If a record holds a picture, drop the picture and return the rest of the record word for word.

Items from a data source
*-*-*

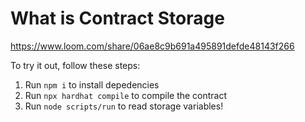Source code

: # What is Contract Storage

https://www.loom.com/share/06ae8c9b691a495891defde48143f266

To try it out, follow these steps:

1. Run `npm i` to install depedencies
2. Run `npx hardhat compile` to compile the contract
3. Run `node scripts/run` to read storage variables!

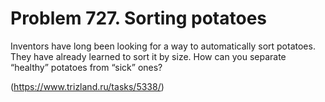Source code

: # Problem 727. Sorting potatoes

Inventors have long been looking for a way to automatically sort potatoes. They have already learned to sort it by size. How can you separate “healthy” potatoes from “sick” ones?

(https://www.trizland.ru/tasks/5338/)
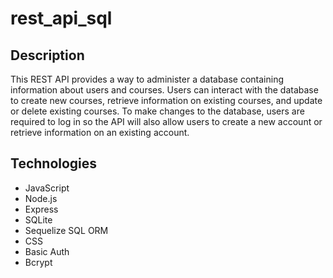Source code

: # rest_api_sql

## Description

This REST API provides a way to administer a database containing information about users and courses. Users can interact with the database to create new courses, retrieve information on existing courses, and update or delete existing courses. To make changes to the database, users are required to log in so the API will also allow users to create a new account or retrieve information on an existing account.

## Technologies

- JavaScript
- Node.js
- Express
- SQLite
- Sequelize SQL ORM
- CSS
- Basic Auth
- Bcrypt
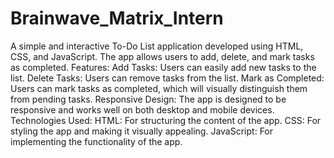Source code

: # Brainwave_Matrix_Intern
A simple and interactive To-Do List application developed using HTML, CSS, and JavaScript. The app allows users to add, delete, and mark tasks as completed.
Features:
Add Tasks: Users can easily add new tasks to the list.
Delete Tasks: Users can remove tasks from the list.
Mark as Completed: Users can mark tasks as completed, which will visually distinguish them from pending tasks.
Responsive Design: The app is designed to be responsive and works well on both desktop and mobile devices.
Technologies Used:
HTML: For structuring the content of the app.
CSS: For styling the app and making it visually appealing.
JavaScript: For implementing the functionality of the app.
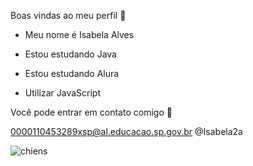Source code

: Boas vindas ao meu perfil 💙

- Meu nome é Isabela Alves

- Estou estudando Java

- Estou estudando Alura 

- Utilizar JavaScript

Você pode entrar em contato comigo 🐬

0000110453289xsp@al.educacao.sp.gov.br @Isabela2a

![chiens](https://media1.tenor.com/m/zPh3BYJNDVQAAAAC/chiens-funny-animals.gif)

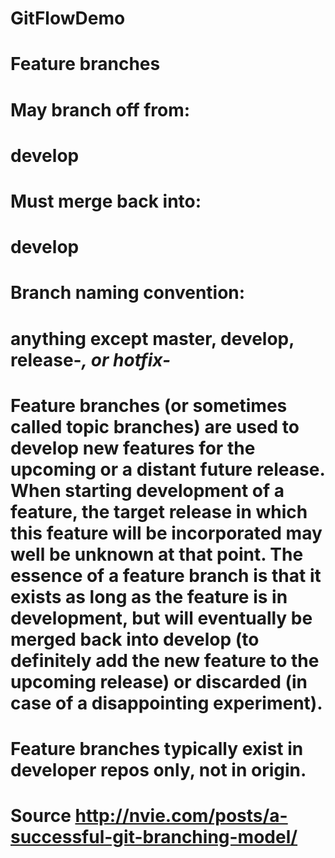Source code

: # GitFlowDemo
# Feature branches 


# May branch off from:
# develop
# Must merge back into:
# develop
# Branch naming convention:
# anything except master, develop, release-*, or hotfix-*
# Feature branches (or sometimes called topic branches) are used to develop new features for the upcoming or a distant future release. When starting development of a feature, the target release in which this feature will be incorporated may well be unknown at that point. The essence of a feature branch is that it exists as long as the feature is in development, but will eventually be merged back into develop (to definitely add the new feature to the upcoming release) or discarded (in case of a disappointing experiment).

# Feature branches typically exist in developer repos only, not in origin.
# Source http://nvie.com/posts/a-successful-git-branching-model/


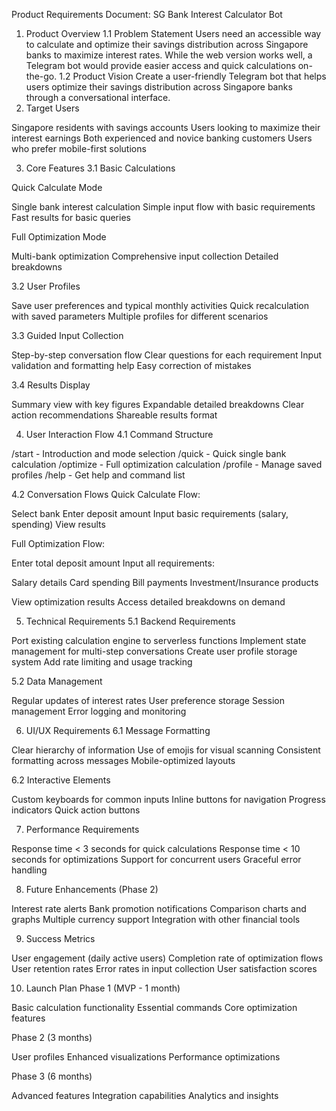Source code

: Product Requirements Document: SG Bank Interest Calculator Bot
1. Product Overview
1.1 Problem Statement
Users need an accessible way to calculate and optimize their savings distribution across Singapore banks to maximize interest rates. While the web version works well, a Telegram bot would provide easier access and quick calculations on-the-go.
1.2 Product Vision
Create a user-friendly Telegram bot that helps users optimize their savings distribution across Singapore banks through a conversational interface.
2. Target Users

Singapore residents with savings accounts
Users looking to maximize their interest earnings
Both experienced and novice banking customers
Users who prefer mobile-first solutions

3. Core Features
3.1 Basic Calculations

Quick Calculate Mode

Single bank interest calculation
Simple input flow with basic requirements
Fast results for basic queries


Full Optimization Mode

Multi-bank optimization
Comprehensive input collection
Detailed breakdowns



3.2 User Profiles

Save user preferences and typical monthly activities
Quick recalculation with saved parameters
Multiple profiles for different scenarios

3.3 Guided Input Collection

Step-by-step conversation flow
Clear questions for each requirement
Input validation and formatting help
Easy correction of mistakes

3.4 Results Display

Summary view with key figures
Expandable detailed breakdowns
Clear action recommendations
Shareable results format

4. User Interaction Flow
4.1 Command Structure

/start - Introduction and mode selection
/quick - Quick single bank calculation
/optimize - Full optimization calculation
/profile - Manage saved profiles
/help - Get help and command list

4.2 Conversation Flows
Quick Calculate Flow:

Select bank
Enter deposit amount
Input basic requirements (salary, spending)
View results

Full Optimization Flow:

Enter total deposit amount
Input all requirements:

Salary details
Card spending
Bill payments
Investment/Insurance products


View optimization results
Access detailed breakdowns on demand

5. Technical Requirements
5.1 Backend Requirements

Port existing calculation engine to serverless functions
Implement state management for multi-step conversations
Create user profile storage system
Add rate limiting and usage tracking

5.2 Data Management

Regular updates of interest rates
User preference storage
Session management
Error logging and monitoring

6. UI/UX Requirements
6.1 Message Formatting

Clear hierarchy of information
Use of emojis for visual scanning
Consistent formatting across messages
Mobile-optimized layouts

6.2 Interactive Elements

Custom keyboards for common inputs
Inline buttons for navigation
Progress indicators
Quick action buttons

7. Performance Requirements

Response time < 3 seconds for quick calculations
Response time < 10 seconds for optimizations
Support for concurrent users
Graceful error handling

8. Future Enhancements (Phase 2)

Interest rate alerts
Bank promotion notifications
Comparison charts and graphs
Multiple currency support
Integration with other financial tools

9. Success Metrics

User engagement (daily active users)
Completion rate of optimization flows
User retention rates
Error rates in input collection
User satisfaction scores

10. Launch Plan
Phase 1 (MVP - 1 month)

Basic calculation functionality
Essential commands
Core optimization features

Phase 2 (3 months)

User profiles
Enhanced visualizations
Performance optimizations

Phase 3 (6 months)

Advanced features
Integration capabilities
Analytics and insights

*-*-*

_ANSWER FOR THIS EXERCISE_:
Source code

: # What is Contract Storage

https://www.loom.com/share/06ae8c9b691a495891defde48143f266

To try it out, follow these steps:

1. Run `npm i` to install depedencies
2. Run `npx hardhat compile` to compile the contract
3. Run `node scripts/run` to read storage variables!

Source code

: # Problem 727. Sorting potatoes

Inventors have long been looking for a way to automatically sort potatoes. They have already learned to sort it by size. How can you separate “healthy” potatoes from “sick” ones?

(https://www.trizland.ru/tasks/5338/)
Source code

: # rest_api_sql

## Description

This REST API provides a way to administer a database containing information about users and courses. Users can interact with the database to create new courses, retrieve information on existing courses, and update or delete existing courses. To make changes to the database, users are required to log in so the API will also allow users to create a new account or retrieve information on an existing account.

## Technologies

- JavaScript
- Node.js
- Express
- SQLite
- Sequelize SQL ORM
- CSS
- Basic Auth
- Bcrypt
Source code

: # Brainwave_Matrix_Intern
A simple and interactive To-Do List application developed using HTML, CSS, and JavaScript. The app allows users to add, delete, and mark tasks as completed.
Features:
Add Tasks: Users can easily add new tasks to the list.
Delete Tasks: Users can remove tasks from the list.
Mark as Completed: Users can mark tasks as completed, which will visually distinguish them from pending tasks.
Responsive Design: The app is designed to be responsive and works well on both desktop and mobile devices.
Technologies Used:
HTML: For structuring the content of the app.
CSS: For styling the app and making it visually appealing.
JavaScript: For implementing the functionality of the app.
Source code

: Boas vindas ao meu perfil 💙

- Meu nome é Isabela Alves

- Estou estudando Java

- Estou estudando Alura 

- Utilizar JavaScript

Você pode entrar em contato comigo 🐬

0000110453289xsp@al.educacao.sp.gov.br @Isabela2a

![chiens](https://media1.tenor.com/m/zPh3BYJNDVQAAAAC/chiens-funny-animals.gif)

Source code

: # GitFlowDemo
# Feature branches 


# May branch off from:
# develop
# Must merge back into:
# develop
# Branch naming convention:
# anything except master, develop, release-*, or hotfix-*
# Feature branches (or sometimes called topic branches) are used to develop new features for the upcoming or a distant future release. When starting development of a feature, the target release in which this feature will be incorporated may well be unknown at that point. The essence of a feature branch is that it exists as long as the feature is in development, but will eventually be merged back into develop (to definitely add the new feature to the upcoming release) or discarded (in case of a disappointing experiment).

# Feature branches typically exist in developer repos only, not in origin.
# Source http://nvie.com/posts/a-successful-git-branching-model/


Source code

: Product Requirements Document: SG Bank Interest Calculator Bot
1. Product Overview
1.1 Problem Statement
Users need an accessible way to calculate and optimize their savings distribution across Singapore banks to maximize interest rates. While the web version works well, a Telegram bot would provide easier access and quick calculations on-the-go.
1.2 Product Vision
Create a user-friendly Telegram bot that helps users optimize their savings distribution across Singapore banks through a conversational interface.
2. Target Users

Singapore residents with savings accounts
Users looking to maximize their interest earnings
Both experienced and novice banking customers
Users who prefer mobile-first solutions

3. Core Features
3.1 Basic Calculations

Quick Calculate Mode

Single bank interest calculation
Simple input flow with basic requirements
Fast results for basic queries


Full Optimization Mode

Multi-bank optimization
Comprehensive input collection
Detailed breakdowns



3.2 User Profiles

Save user preferences and typical monthly activities
Quick recalculation with saved parameters
Multiple profiles for different scenarios

3.3 Guided Input Collection

Step-by-step conversation flow
Clear questions for each requirement
Input validation and formatting help
Easy correction of mistakes

3.4 Results Display

Summary view with key figures
Expandable detailed breakdowns
Clear action recommendations
Shareable results format

4. User Interaction Flow
4.1 Command Structure

/start - Introduction and mode selection
/quick - Quick single bank calculation
/optimize - Full optimization calculation
/profile - Manage saved profiles
/help - Get help and command list

4.2 Conversation Flows
Quick Calculate Flow:

Select bank
Enter deposit amount
Input basic requirements (salary, spending)
View results

Full Optimization Flow:

Enter total deposit amount
Input all requirements:

Salary details
Card spending
Bill payments
Investment/Insurance products


View optimization results
Access detailed breakdowns on demand

5. Technical Requirements
5.1 Backend Requirements

Port existing calculation engine to serverless functions
Implement state management for multi-step conversations
Create user profile storage system
Add rate limiting and usage tracking

5.2 Data Management

Regular updates of interest rates
User preference storage
Session management
Error logging and monitoring

6. UI/UX Requirements
6.1 Message Formatting

Clear hierarchy of information
Use of emojis for visual scanning
Consistent formatting across messages
Mobile-optimized layouts

6.2 Interactive Elements

Custom keyboards for common inputs
Inline buttons for navigation
Progress indicators
Quick action buttons

7. Performance Requirements

Response time < 3 seconds for quick calculations
Response time < 10 seconds for optimizations
Support for concurrent users
Graceful error handling

8. Future Enhancements (Phase 2)

Interest rate alerts
Bank promotion notifications
Comparison charts and graphs
Multiple currency support
Integration with other financial tools

9. Success Metrics

User engagement (daily active users)
Completion rate of optimization flows
User retention rates
Error rates in input collection
User satisfaction scores

10. Launch Plan
Phase 1 (MVP - 1 month)

Basic calculation functionality
Essential commands
Core optimization features

Phase 2 (3 months)

User profiles
Enhanced visualizations
Performance optimizations

Phase 3 (6 months)

Advanced features
Integration capabilities
Analytics and insights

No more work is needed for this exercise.